Between Crowhurst & Battle


I had a little “out” in East Sussex last weekend that I will share with the agog world. Nothing bad happened and it finished in a pub as usual so you may wish to skip this whole exercise, but I enjoyed it anyway.

The walk was based, loosely on this walk here , but deviates somewhat because I didn’t want a round-trip and anyway I did it wrong and ended up doing some of the coming-back bit going out. However.

Taking the train from my local station, West St Leonards,


to Crowhurst, which doesn’t have any reviews, I walked about half a mile down Station Road until I got to St George’s Church. It is worth detouring into the churchyard to see the yew tree that has been there since before the Norman Conquest.


(If you follow me on #SocialMedia you’ll have seen this tree already. Maybe I have a thing about trees).

Just over the fence there’s this.

This manor House was started by Walter de Scotney in the Twelfth Century. Scotney was a a man who went on crusade with Richard The Lionheart and… look it’s all here.

The name Scotney of course resonates in East Sussex – there’s also Scotney Castle half an hour up the A21 from here, first started by one Lambert de Scoteni. There’s a thing here that tells us that the Scotneys changed their name to Crowhurst after Walter’s execution. There you have it.

This isn’t getting us to the good bit (the pub) very quickly. so move on.

Passing the manor house and the jolly picnicking families, I entered the fields sloping to the Powdermill Stream.
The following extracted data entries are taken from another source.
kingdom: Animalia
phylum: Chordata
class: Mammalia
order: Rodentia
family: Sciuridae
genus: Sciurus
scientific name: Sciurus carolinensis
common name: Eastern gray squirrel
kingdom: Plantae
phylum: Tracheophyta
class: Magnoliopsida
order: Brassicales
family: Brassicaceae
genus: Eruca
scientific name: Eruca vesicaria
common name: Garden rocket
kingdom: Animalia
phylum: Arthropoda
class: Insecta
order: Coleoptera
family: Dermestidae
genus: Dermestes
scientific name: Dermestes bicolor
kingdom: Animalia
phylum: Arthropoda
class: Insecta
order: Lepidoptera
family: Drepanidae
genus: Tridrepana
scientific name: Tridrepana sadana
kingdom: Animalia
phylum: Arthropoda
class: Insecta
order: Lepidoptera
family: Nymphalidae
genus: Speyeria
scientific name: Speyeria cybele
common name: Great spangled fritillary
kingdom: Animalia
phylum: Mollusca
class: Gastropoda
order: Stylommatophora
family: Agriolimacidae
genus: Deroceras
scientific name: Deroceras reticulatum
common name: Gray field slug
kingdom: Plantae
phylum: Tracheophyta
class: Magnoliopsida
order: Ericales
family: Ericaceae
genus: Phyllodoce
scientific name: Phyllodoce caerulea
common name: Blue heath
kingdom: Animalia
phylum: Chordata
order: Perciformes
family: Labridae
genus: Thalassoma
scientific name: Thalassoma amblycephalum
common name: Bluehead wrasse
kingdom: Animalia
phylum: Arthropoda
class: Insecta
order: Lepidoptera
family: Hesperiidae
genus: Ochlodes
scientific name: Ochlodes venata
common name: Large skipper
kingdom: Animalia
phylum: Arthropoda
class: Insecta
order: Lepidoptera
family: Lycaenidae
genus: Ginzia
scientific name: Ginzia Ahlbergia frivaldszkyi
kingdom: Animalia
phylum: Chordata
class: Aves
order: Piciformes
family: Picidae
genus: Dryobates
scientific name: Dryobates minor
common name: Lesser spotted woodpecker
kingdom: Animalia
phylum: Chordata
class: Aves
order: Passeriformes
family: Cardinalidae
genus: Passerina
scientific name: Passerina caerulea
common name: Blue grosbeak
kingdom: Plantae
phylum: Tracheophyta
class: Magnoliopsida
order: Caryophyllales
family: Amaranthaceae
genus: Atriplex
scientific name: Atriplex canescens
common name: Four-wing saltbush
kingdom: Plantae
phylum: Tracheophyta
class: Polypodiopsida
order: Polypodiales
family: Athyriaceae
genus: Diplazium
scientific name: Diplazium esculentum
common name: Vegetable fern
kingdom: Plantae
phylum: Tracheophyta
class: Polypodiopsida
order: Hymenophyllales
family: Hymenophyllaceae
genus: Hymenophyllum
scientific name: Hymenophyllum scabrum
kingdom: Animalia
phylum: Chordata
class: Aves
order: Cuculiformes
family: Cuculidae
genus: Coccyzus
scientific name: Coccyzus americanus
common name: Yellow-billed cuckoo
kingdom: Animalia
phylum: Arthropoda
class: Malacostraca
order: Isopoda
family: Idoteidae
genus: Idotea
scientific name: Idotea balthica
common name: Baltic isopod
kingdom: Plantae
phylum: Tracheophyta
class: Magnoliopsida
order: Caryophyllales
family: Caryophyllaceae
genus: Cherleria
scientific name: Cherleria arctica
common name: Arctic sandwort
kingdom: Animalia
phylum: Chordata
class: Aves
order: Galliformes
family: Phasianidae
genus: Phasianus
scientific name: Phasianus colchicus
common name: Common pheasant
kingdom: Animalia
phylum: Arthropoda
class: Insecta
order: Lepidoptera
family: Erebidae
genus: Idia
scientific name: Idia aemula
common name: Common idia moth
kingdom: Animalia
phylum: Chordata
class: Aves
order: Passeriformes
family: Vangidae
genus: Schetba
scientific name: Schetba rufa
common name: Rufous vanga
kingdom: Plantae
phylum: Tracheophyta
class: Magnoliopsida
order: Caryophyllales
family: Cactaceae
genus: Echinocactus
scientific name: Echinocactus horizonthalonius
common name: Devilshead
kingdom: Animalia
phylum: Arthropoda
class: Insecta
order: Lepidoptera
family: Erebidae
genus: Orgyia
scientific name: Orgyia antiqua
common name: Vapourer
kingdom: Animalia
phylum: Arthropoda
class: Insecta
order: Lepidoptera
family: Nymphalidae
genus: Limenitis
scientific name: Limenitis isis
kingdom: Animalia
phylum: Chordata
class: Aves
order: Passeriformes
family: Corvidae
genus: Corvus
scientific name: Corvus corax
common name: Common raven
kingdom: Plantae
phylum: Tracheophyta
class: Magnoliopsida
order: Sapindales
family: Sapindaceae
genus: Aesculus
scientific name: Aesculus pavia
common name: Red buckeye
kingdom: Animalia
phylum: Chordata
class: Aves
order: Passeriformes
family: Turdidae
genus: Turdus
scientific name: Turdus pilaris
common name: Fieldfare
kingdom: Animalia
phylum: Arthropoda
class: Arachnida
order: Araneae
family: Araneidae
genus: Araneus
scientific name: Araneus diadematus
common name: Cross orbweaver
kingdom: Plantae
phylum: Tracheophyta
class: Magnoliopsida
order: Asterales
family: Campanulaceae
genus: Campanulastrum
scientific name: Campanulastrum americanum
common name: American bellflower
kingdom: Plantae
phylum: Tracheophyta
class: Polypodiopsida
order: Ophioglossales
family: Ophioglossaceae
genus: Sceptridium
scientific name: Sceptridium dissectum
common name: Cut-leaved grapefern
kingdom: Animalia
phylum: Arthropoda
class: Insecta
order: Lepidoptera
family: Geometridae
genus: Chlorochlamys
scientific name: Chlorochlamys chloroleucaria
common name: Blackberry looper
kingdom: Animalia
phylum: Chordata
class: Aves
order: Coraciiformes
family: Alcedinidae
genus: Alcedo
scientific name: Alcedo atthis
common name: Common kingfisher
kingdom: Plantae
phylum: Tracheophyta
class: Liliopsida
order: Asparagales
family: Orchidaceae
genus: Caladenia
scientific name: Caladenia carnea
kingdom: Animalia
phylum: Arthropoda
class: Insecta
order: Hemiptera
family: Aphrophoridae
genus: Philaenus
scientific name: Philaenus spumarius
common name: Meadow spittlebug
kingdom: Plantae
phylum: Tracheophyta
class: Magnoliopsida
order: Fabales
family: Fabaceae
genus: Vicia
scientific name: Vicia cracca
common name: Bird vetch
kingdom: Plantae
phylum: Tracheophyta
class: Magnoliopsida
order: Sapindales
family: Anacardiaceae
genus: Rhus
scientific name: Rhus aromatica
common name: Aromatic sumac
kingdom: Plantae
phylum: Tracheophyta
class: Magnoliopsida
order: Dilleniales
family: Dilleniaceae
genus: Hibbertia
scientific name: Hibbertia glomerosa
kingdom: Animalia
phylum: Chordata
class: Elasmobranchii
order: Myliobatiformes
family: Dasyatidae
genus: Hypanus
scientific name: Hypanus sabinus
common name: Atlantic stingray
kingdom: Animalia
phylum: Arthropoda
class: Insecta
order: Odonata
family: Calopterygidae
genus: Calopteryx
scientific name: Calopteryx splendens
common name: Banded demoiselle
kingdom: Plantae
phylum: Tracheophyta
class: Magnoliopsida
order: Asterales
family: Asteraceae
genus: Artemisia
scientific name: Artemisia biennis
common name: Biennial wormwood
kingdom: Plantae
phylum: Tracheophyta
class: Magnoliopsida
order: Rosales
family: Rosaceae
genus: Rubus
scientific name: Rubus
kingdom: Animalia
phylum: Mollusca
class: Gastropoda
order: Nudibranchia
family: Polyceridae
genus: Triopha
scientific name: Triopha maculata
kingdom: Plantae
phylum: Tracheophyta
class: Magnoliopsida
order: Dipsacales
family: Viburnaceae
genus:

I followed the stream, and this is where I deviated from the walk suggested. probably because I miscounted the footbridges or something. It didn’t matter, it’s not exactly the Gobi Desert, Where One Mis-Step Means DEATH. Basically follow the stream and you won’t go wrong.

This is nice,

Farm with donkey

It is Pepperingeye Farm. I suspect it is Got Up for the tourists because there are holiday cottages just around the corner, and that the donkey is there for eye-candy. It was just luck I had a tree behind me or there’d be my shadow ruining the photo. All these photos are all pretty awful anyhow. I’m tempted to blame the app. Yes let’s blame the app. The name of the app is (cont. overleaf).

Proper vintage road sign.

Across Powdermill Lane, you pass the back of the Battle Abbey grounds (“Strictly No Entry” etc. If they’d had those signs up in 1066 it might have changed history).


There was a cricket match going on in Battle at the richly-named Upper Stumblets. It appeared to be between a team of men who in former times would have been farriers & inn-keepers, and a team of 14 year-old boys. The 14 year old boys appeared to be having a fairly dour time of it so I moved on.

Incidentally when I was about 9 I thought the cricket match chapter from England Their England was the funniest thing I had ever read. I don’t know whether to test if it is still so or whether to let it lie.

A pint in The Bull Inn to finish, then past the Abbey to Battle Station & home. I thank you.